**Exercise directions:**
Output exactly the lines spanning from the line containing "Prints the **Abstract" to the last line of the entries, inclusive.

**Extracted data:**
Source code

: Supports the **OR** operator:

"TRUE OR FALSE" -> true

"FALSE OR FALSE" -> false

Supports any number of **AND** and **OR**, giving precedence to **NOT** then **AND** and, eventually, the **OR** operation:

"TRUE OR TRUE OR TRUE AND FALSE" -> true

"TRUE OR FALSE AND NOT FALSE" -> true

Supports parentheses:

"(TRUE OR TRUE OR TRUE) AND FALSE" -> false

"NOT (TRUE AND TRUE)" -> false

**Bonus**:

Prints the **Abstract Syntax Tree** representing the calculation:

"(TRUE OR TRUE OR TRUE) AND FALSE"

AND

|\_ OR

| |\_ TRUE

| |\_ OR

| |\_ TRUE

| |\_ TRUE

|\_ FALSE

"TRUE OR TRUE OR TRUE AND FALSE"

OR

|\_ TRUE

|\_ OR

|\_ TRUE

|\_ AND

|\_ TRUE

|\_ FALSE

**Solution:**
Prints the **Abstract Syntax Tree** representing the calculation:

"(TRUE OR TRUE OR TRUE) AND FALSE"

AND

|\_ OR

| |\_ TRUE

| |\_ OR

| |\_ TRUE

| |\_ TRUE

|\_ FALSE

"TRUE OR TRUE OR TRUE AND FALSE"

OR

|\_ TRUE

|\_ OR

|\_ TRUE

|\_ AND

|\_ TRUE

|\_ FALSE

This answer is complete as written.